Your task: For each line in the records, produce an exact copy.

[Stored items]
================

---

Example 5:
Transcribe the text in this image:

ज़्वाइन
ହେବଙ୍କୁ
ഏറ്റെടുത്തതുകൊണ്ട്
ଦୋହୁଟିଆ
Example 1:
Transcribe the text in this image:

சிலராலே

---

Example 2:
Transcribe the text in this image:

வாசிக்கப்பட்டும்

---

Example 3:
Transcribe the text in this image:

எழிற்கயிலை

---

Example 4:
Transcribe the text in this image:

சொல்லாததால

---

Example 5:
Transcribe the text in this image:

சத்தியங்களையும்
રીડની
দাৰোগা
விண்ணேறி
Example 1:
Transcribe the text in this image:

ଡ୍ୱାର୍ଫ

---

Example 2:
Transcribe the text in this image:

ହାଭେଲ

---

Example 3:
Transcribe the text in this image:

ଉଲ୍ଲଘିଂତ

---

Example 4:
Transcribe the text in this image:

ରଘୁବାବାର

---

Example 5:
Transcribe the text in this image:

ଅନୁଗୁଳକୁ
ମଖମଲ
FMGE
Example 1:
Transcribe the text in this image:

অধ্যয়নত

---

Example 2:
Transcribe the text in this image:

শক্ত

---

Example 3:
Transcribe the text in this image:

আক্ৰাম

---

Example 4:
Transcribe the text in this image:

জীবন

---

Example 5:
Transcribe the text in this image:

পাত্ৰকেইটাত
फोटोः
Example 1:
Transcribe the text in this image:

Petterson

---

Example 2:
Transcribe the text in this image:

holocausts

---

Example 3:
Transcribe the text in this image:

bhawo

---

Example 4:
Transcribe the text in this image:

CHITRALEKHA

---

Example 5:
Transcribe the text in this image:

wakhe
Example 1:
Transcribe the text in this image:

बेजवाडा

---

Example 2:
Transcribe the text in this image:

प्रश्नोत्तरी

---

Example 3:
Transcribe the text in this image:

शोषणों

================

Answer to this exercise:
---

Example 5:
Transcribe the text in this image:

ज़्वाइन
ହେବଙ୍କୁ
ഏറ്റെടുത്തതുകൊണ്ട്
ଦୋହୁଟିଆ
Example 1:
Transcribe the text in this image:

சிலராலே

---

Example 2:
Transcribe the text in this image:

வாசிக்கப்பட்டும்

---

Example 3:
Transcribe the text in this image:

எழிற்கயிலை

---

Example 4:
Transcribe the text in this image:

சொல்லாததால

---

Example 5:
Transcribe the text in this image:

சத்தியங்களையும்
રીડની
দাৰোগা
விண்ணேறி
Example 1:
Transcribe the text in this image:

ଡ୍ୱାର୍ଫ

---

Example 2:
Transcribe the text in this image:

ହାଭେଲ

---

Example 3:
Transcribe the text in this image:

ଉଲ୍ଲଘିଂତ

---

Example 4:
Transcribe the text in this image:

ରଘୁବାବାର

---

Example 5:
Transcribe the text in this image:

ଅନୁଗୁଳକୁ
ମଖମଲ
FMGE
Example 1:
Transcribe the text in this image:

অধ্যয়নত

---

Example 2:
Transcribe the text in this image:

শক্ত

---

Example 3:
Transcribe the text in this image:

আক্ৰাম

---

Example 4:
Transcribe the text in this image:

জীবন

---

Example 5:
Transcribe the text in this image:

পাত্ৰকেইটাত
फोटोः
Example 1:
Transcribe the text in this image:

Petterson

---

Example 2:
Transcribe the text in this image:

holocausts

---

Example 3:
Transcribe the text in this image:

bhawo

---

Example 4:
Transcribe the text in this image:

CHITRALEKHA

---

Example 5:
Transcribe the text in this image:

wakhe
Example 1:
Transcribe the text in this image:

बेजवाडा

---

Example 2:
Transcribe the text in this image:

प्रश्नोत्तरी

---

Example 3:
Transcribe the text in this image:

शोषणों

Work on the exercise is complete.